I remeber the last time i made this thread. "b...but crystalblade, they're PORTAYYEEED to be equal" lol. lets see how this goes now.

location: juubi battlefield

knowledge: manga

distance: same as the deadlock in part 1

restrictions: none

GO!


----------



## Naiad (Oct 8, 2013)

A Juubi sized Katsuyu splitting into Millions and spitting acid?.. i'm going with katsuyu


----------



## The Pirate on Wheels (Oct 8, 2013)

The Katsuya Tsunade can normally summon was portrayed as equal to either one of them.

10 of those Katsuya could beat both, the same way 10 Gamabuntas could beat normal Katsuya and Manda, or ten Mandas could beat normal Katsuya and Gamabunta.


----------



## Veracity (Oct 8, 2013)

Actually wouldn't it be 20? Or atleast more then 10 considering it took both Tsuande and Sakura to summon a
Tenth of the slug.


----------



## The Pirate on Wheels (Oct 8, 2013)

Yeah.  It'd be more than ten, but I'm going with an ultra conservative estimate because I can't actually figure out a number.  

Rightfully, Tsunade could probably already summon much more Katsuya than she did in the deadlock, because her stamina shot up from 30 minutes of taijutsu+one use of SS, to 1 use of of SS plus hours of Byako and healing and normal fighting/healing.  So whatever the increase in Tsunade allows, plus whatever Sakura can contribute, equals 10%.


----------



## blackguyinpinksuit (Oct 8, 2013)

Katsuyu liquefies like she did in the latest chap avoiding all attacks while secreting acid therefore melting the entire battlefield.
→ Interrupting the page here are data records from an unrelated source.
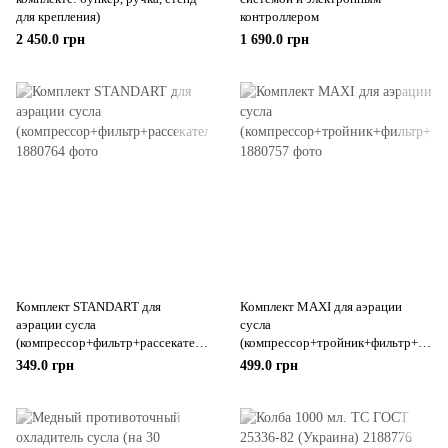
для крепления)
контроллером
2 450.0 грн
1 690.0 грн
Комплект STANDART для
Комплект MAXI для аэрации
аэрации сусла
сусла
(компрессор+фильтр+рассекатель
(компрессор+тройник+фильтр+ра
)
ссекатель)
349.0 грн
499.0 грн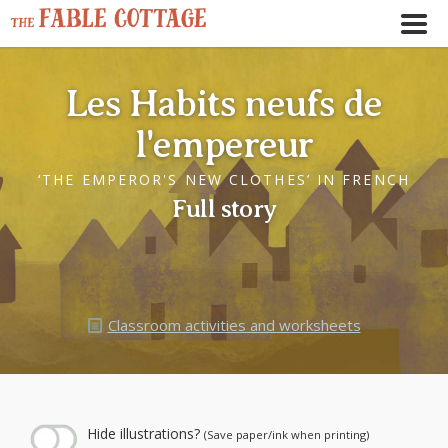
Les Habits neufs de
l'empereur
‘THE EMPEROR'S NEW CLOTHES’ IN FRENCH
Full story
Classroom activities and worksheets
← Play story audio ↑
--:--
--:--
Hide illustrations?
(Save paper/ink when printing)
Manda and gamabunta loses.


----------



## Trojan (Oct 8, 2013)

I'm going with katsuyu.


----------



## Turrin (Oct 8, 2013)

Even 1/10 Katsuya is large enough where Manda and Bunta would probably loose. Full Sized Katsuya would decimate even Manda V2, Bunta, Hiro, Kichi, Aoda, Manda, and Ken combined.


----------



## Jagger (Oct 8, 2013)

This makes you think Katsuyu is actually quite haxed unless you have power enough to vaporize her completely or subdue her in one way or another. 

Anyway, Katsuyu wins. She's way too large, resistant and troublesome to be killed through the use of mere sword swings and wrapping her.


----------



## Bonly (Oct 8, 2013)

Gamabunta reverse summons Naruto and calls it a day


----------



## Joakim3 (Oct 8, 2013)

1/10 Katsuyu is already pushing 100% Kurama/PS size

By feats 1/10 Katsuyu is already WAY to large to be damaged by the conventional means Manda & Bunta can dish out. 100%  Katsuyu would be Juubi/Shinshensenju/Island Turtle/Manda II size.... which are so beyond overkill it's not funny.





Genuinly speaking...... honestly unless you have mountain range + attacks..... you really can't kill her


----------



## The World (Oct 9, 2013)

Looks like there is only 1 slug though which is Katsuya

If it was the whole frog mountain they might have a chance 

Same thing with the snakes/dragon


----------



## Lyanna (Oct 9, 2013)

Full size Katsuyu obviously soloes this. It's already hard to kill the normal size Tsunade could summon, which is kind of less than 1/10 of the full size. The full sized one could actually drown them in acid.


----------